**What you need to do**
In the passage on Caribbean Creoles in Britain, set down word for word the part starting with "Afro- Caribbean's who" and going on through "were from Jamaica.".

**Excerpt to read**
%%

Afro- Caribbean's who came to Britain from places such as Jamaica, Guyana, Barbados, Grenada and Antigua spoke creoles which have distinctive accents, vocabulary and grammar, and still do speak these Creoles today in their day to day conversations . For some of these Afro-Caribbean's Creole would have been their first language or dialect before they arrived in Britain with Standard English being something that was learnt through education. However Jamaican Creole and Jamaican English, often referred to as 'patois', is the main Creole spoken in the Caribbean community in Britain as the majority of Afro- Caribbean immigrants were from Jamaica.

Research Question and Aims

This research project highlights the use if language among teenage speakers of Jamaican English. My hypothesis is that my participant will use Jamaican Creole as a marker of identity and that this will be most frequent when she is in the presence of family in informal situations.

* How do teenage speakers of Jamaican English use language as a marker of identity?

%%

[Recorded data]
%%

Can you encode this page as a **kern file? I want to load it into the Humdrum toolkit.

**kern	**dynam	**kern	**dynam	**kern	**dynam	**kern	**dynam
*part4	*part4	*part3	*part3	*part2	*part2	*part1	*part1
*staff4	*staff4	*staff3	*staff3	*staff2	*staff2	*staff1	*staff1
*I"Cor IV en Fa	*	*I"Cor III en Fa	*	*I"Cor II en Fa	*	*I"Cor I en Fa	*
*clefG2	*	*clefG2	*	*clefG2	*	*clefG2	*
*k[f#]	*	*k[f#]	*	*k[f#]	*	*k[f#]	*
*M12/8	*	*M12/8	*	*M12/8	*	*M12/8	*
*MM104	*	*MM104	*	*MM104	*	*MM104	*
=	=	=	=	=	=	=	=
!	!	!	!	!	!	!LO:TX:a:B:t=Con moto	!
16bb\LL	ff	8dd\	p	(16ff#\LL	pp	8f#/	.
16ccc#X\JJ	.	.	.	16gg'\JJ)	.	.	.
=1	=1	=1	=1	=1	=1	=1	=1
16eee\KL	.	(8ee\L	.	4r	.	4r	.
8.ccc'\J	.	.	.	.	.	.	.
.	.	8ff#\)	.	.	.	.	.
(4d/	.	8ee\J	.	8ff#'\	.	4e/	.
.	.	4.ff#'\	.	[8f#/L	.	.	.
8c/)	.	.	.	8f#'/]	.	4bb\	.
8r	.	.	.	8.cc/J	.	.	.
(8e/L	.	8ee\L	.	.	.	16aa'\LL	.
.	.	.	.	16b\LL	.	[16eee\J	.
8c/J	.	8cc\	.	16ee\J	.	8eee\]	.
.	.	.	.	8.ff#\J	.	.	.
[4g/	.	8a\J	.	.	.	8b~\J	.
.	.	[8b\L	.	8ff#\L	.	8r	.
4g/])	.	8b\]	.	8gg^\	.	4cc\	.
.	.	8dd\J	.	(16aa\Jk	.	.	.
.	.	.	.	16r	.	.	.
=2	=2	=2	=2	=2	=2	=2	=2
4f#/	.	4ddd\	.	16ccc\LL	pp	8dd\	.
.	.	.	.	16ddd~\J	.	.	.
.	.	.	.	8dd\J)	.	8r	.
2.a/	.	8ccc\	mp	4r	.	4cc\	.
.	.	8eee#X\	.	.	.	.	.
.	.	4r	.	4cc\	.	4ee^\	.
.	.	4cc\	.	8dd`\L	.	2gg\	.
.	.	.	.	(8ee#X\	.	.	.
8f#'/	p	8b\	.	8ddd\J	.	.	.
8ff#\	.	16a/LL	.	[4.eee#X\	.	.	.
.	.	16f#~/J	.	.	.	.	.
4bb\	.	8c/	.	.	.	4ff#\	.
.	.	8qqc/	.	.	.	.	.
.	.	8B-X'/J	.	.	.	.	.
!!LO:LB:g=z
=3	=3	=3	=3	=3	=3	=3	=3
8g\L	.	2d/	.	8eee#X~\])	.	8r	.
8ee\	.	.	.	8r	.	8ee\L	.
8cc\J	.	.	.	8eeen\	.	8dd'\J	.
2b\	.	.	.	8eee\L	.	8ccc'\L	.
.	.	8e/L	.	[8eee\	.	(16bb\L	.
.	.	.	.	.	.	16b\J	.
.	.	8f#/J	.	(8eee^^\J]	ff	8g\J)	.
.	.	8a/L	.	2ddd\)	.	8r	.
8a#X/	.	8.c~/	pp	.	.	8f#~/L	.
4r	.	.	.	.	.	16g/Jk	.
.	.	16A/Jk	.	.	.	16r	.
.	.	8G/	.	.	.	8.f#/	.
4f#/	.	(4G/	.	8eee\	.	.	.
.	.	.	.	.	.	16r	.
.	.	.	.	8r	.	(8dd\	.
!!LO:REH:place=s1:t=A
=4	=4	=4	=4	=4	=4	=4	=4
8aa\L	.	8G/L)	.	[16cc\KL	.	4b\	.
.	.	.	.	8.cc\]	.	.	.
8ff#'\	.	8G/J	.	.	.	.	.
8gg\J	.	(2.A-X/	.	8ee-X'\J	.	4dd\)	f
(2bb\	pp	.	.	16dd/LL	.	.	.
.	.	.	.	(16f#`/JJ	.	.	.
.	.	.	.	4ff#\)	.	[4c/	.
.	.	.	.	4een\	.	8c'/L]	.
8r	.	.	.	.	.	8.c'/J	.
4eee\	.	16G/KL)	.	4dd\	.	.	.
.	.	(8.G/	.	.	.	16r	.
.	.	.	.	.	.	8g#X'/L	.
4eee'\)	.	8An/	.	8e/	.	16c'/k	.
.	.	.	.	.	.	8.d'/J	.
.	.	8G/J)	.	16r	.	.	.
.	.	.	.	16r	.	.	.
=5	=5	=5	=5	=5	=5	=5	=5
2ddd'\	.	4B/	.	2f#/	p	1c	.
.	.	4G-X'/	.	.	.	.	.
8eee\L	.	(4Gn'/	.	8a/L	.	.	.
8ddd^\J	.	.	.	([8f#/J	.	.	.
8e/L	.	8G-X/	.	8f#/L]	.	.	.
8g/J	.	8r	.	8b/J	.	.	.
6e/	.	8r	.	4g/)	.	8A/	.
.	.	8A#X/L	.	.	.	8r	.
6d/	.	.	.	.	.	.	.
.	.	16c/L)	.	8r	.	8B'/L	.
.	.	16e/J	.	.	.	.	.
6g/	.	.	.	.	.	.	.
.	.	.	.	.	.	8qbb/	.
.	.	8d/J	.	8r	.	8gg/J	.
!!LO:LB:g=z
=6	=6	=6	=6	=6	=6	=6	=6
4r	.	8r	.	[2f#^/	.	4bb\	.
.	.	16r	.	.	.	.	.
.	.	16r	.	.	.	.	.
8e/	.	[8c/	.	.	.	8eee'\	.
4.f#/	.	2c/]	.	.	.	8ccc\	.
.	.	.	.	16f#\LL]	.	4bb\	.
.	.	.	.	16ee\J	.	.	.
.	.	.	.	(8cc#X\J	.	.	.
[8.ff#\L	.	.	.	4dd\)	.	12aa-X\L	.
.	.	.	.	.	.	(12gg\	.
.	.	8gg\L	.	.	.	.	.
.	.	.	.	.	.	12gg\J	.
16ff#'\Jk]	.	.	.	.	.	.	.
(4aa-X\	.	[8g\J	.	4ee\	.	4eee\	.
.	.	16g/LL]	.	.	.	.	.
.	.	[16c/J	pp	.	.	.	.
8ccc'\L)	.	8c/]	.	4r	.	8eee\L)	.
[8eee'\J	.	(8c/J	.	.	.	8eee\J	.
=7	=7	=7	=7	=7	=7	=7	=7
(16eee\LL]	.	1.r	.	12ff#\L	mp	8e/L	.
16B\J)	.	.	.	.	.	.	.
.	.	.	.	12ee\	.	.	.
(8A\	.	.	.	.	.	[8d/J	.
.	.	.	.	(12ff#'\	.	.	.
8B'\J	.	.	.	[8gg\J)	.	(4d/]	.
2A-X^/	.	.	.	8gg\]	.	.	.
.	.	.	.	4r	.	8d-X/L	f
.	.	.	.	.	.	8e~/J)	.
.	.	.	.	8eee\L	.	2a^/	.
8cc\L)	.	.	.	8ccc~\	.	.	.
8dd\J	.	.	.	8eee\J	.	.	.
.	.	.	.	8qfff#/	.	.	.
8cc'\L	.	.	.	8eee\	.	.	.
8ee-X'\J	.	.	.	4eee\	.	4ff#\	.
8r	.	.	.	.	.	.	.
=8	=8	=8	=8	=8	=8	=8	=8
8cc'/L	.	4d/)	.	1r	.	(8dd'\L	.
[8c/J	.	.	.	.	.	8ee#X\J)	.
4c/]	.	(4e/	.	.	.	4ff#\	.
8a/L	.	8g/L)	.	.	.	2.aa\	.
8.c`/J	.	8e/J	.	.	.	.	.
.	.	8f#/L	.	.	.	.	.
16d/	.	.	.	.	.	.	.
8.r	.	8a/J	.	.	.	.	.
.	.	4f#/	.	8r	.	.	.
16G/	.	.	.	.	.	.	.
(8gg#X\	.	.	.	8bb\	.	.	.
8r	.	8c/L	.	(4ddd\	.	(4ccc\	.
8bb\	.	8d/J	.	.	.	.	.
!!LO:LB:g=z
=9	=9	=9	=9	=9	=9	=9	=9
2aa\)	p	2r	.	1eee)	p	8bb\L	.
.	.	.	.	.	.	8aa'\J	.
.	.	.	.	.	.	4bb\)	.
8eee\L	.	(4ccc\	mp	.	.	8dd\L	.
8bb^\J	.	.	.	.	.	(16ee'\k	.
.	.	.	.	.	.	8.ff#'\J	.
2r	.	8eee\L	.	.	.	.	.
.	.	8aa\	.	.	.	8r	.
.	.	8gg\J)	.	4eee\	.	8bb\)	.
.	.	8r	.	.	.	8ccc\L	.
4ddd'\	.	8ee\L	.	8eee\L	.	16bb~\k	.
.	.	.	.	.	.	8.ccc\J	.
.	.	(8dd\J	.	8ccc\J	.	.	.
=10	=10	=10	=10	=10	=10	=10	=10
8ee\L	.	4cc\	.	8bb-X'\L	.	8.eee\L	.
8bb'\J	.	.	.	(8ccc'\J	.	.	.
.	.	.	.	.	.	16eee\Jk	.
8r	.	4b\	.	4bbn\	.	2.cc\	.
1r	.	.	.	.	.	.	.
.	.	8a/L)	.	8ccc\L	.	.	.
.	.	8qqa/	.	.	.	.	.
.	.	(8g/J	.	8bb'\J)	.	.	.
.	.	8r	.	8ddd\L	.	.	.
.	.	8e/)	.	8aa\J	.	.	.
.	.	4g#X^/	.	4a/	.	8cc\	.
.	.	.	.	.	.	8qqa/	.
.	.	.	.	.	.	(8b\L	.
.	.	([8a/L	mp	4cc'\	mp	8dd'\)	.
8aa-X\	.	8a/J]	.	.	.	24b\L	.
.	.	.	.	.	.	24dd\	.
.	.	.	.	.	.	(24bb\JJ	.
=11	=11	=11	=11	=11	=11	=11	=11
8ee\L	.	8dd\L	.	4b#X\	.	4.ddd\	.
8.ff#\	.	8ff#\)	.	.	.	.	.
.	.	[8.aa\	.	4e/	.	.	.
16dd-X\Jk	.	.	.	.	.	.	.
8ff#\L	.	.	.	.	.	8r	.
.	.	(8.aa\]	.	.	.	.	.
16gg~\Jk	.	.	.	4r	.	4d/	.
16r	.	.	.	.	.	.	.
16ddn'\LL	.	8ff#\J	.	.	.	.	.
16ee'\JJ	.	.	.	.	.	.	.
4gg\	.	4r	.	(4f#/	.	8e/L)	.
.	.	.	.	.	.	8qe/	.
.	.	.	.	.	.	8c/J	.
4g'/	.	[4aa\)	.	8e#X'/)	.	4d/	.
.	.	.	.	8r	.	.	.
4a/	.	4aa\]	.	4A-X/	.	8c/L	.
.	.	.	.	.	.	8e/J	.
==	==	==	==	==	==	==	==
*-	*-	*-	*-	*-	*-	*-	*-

%%

**Response to the exercise**
Afro- Caribbean's who came to Britain from places such as Jamaica, Guyana, Barbados, Grenada and Antigua spoke creoles which have distinctive accents, vocabulary and grammar, and still do speak these Creoles today in their day to day conversations . For some of these Afro-Caribbean's Creole would have been their first language or dialect before they arrived in Britain with Standard English being something that was learnt through education. However Jamaican Creole and Jamaican English, often referred to as 'patois', is the main Creole spoken in the Caribbean community in Britain as the majority of Afro- Caribbean immigrants were from Jamaica.